▸ **Document section**:
===

If there is a concern or a complaint made to a facilitator or peer support worker, they will inform the Coordinator of Volunteers. The Coordinator of Volunteers will then attempt to resolve the issue. If the concern or complaint is unable to be resolved, a critical incident form will be filled out by the Coordinator of Volunteers with the assistance of the facilitator or peer support worker and submitted to the Executive Director. The Executive Director will investigate the concern or the complaint promptly. The Executive Director may deem the incident to be a Critical Occurrence incident or a Critical Incidence Occurrence. If this occurs the Critical Incident Polity is to be followed.
Critical Incident Report Policy
In order to ensure timely, comprehensive and factual reporting and investigation of Critical Incidents (CIs) and to promote learning and enhance individual safety, the Mood Disorders Association of Manitoba has created a Critical Incident Report Policy.

===

▸ **Your instructions**: From the text on handling complaints, extract the passage between "If there is" and "to be followed.", inclusive.

▸ **Extracted entries**:
===

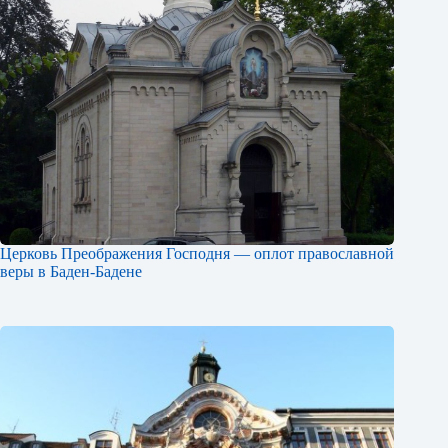
Церковь Преображения Господня — оплот православной
веры в Баден-Бадене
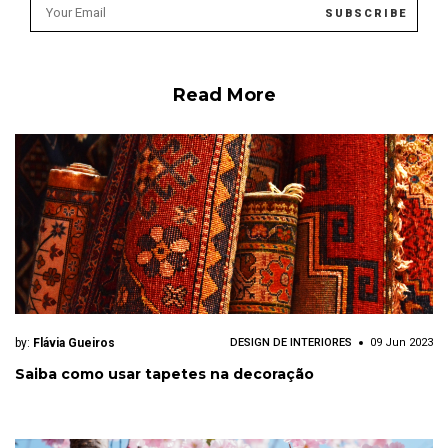
Read More
by:
Flávia Gueiros
DESIGN DE INTERIORES
09 Jun 2023
Saiba como usar tapetes na decoração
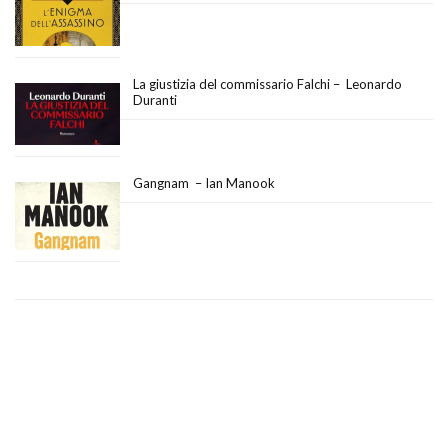
La giustizia del commissario Falchi – Leonardo
Duranti
Gangnam – Ian Manook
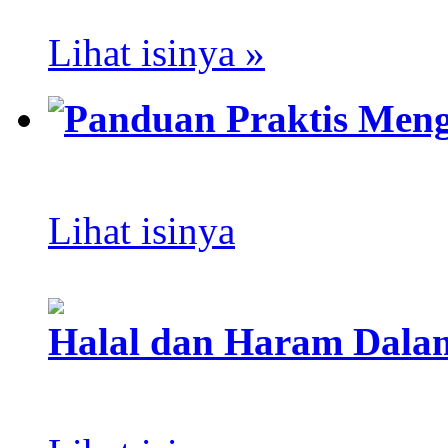
Lihat isinya »
Panduan Praktis Meng
Lihat isinya
Halal dan Haram Dal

===

▸ **Exercise output**:
If there is a concern or a complaint made to a facilitator or peer support worker, they will inform the Coordinator of Volunteers. The Coordinator of Volunteers will then attempt to resolve the issue. If the concern or complaint is unable to be resolved, a critical incident form will be filled out by the Coordinator of Volunteers with the assistance of the facilitator or peer support worker and submitted to the Executive Director. The Executive Director will investigate the concern or the complaint promptly. The Executive Director may deem the incident to be a Critical Occurrence incident or a Critical Incidence Occurrence. If this occurs the Critical Incident Polity is to be followed.